Task objective -> Return each entry exactly, so that nothing in the data differs from the original.

Record excerpts ->
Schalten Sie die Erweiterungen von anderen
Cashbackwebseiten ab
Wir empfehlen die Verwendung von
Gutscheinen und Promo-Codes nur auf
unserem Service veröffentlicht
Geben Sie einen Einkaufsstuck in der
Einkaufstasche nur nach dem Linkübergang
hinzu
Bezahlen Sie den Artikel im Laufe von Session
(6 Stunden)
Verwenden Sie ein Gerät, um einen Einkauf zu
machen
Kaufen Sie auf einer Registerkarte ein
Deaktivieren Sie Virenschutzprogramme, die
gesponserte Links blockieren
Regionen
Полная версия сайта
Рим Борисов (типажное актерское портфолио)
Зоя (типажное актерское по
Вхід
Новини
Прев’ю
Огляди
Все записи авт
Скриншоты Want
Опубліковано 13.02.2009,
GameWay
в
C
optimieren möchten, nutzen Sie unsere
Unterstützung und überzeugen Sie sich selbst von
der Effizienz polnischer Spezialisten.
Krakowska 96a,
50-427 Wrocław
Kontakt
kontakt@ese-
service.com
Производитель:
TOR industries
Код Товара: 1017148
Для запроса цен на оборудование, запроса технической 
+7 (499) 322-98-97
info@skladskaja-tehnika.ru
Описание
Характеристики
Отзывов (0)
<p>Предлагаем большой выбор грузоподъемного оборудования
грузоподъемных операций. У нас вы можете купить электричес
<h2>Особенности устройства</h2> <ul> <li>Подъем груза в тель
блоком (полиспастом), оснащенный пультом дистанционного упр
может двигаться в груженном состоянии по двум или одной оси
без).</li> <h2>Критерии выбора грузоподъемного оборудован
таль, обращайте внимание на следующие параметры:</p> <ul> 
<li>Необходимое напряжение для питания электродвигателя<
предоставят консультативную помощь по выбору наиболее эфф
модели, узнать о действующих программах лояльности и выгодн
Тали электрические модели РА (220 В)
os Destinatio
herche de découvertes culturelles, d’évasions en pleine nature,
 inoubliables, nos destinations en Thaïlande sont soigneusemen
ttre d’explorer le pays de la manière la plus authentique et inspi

Expected answer ->
Schalten Sie die Erweiterungen von anderen
Cashbackwebseiten ab
Wir empfehlen die Verwendung von
Gutscheinen und Promo-Codes nur auf
unserem Service veröffentlicht
Geben Sie einen Einkaufsstuck in der
Einkaufstasche nur nach dem Linkübergang
hinzu
Bezahlen Sie den Artikel im Laufe von Session
(6 Stunden)
Verwenden Sie ein Gerät, um einen Einkauf zu
machen
Kaufen Sie auf einer Registerkarte ein
Deaktivieren Sie Virenschutzprogramme, die
gesponserte Links blockieren
Regionen
Полная версия сайта
Рим Борисов (типажное актерское портфолио)
Зоя (типажное актерское по
Вхід
Новини
Прев’ю
Огляди
Все записи авт
Скриншоты Want
Опубліковано 13.02.2009,
GameWay
в
C
optimieren möchten, nutzen Sie unsere
Unterstützung und überzeugen Sie sich selbst von
der Effizienz polnischer Spezialisten.
Krakowska 96a,
50-427 Wrocław
Kontakt
kontakt@ese-
service.com
Производитель:
TOR industries
Код Товара: 1017148
Для запроса цен на оборудование, запроса технической 
+7 (499) 322-98-97
info@skladskaja-tehnika.ru
Описание
Характеристики
Отзывов (0)
<p>Предлагаем большой выбор грузоподъемного оборудования
грузоподъемных операций. У нас вы можете купить электричес
<h2>Особенности устройства</h2> <ul> <li>Подъем груза в тель
блоком (полиспастом), оснащенный пультом дистанционного упр
может двигаться в груженном состоянии по двум или одной оси
без).</li> <h2>Критерии выбора грузоподъемного оборудован
таль, обращайте внимание на следующие параметры:</p> <ul> 
<li>Необходимое напряжение для питания электродвигателя<
предоставят консультативную помощь по выбору наиболее эфф
модели, узнать о действующих программах лояльности и выгодн
Тали электрические модели РА (220 В)
os Destinatio
herche de découvertes culturelles, d’évasions en pleine nature,
 inoubliables, nos destinations en Thaïlande sont soigneusemen
ttre d’explorer le pays de la manière la plus authentique et inspi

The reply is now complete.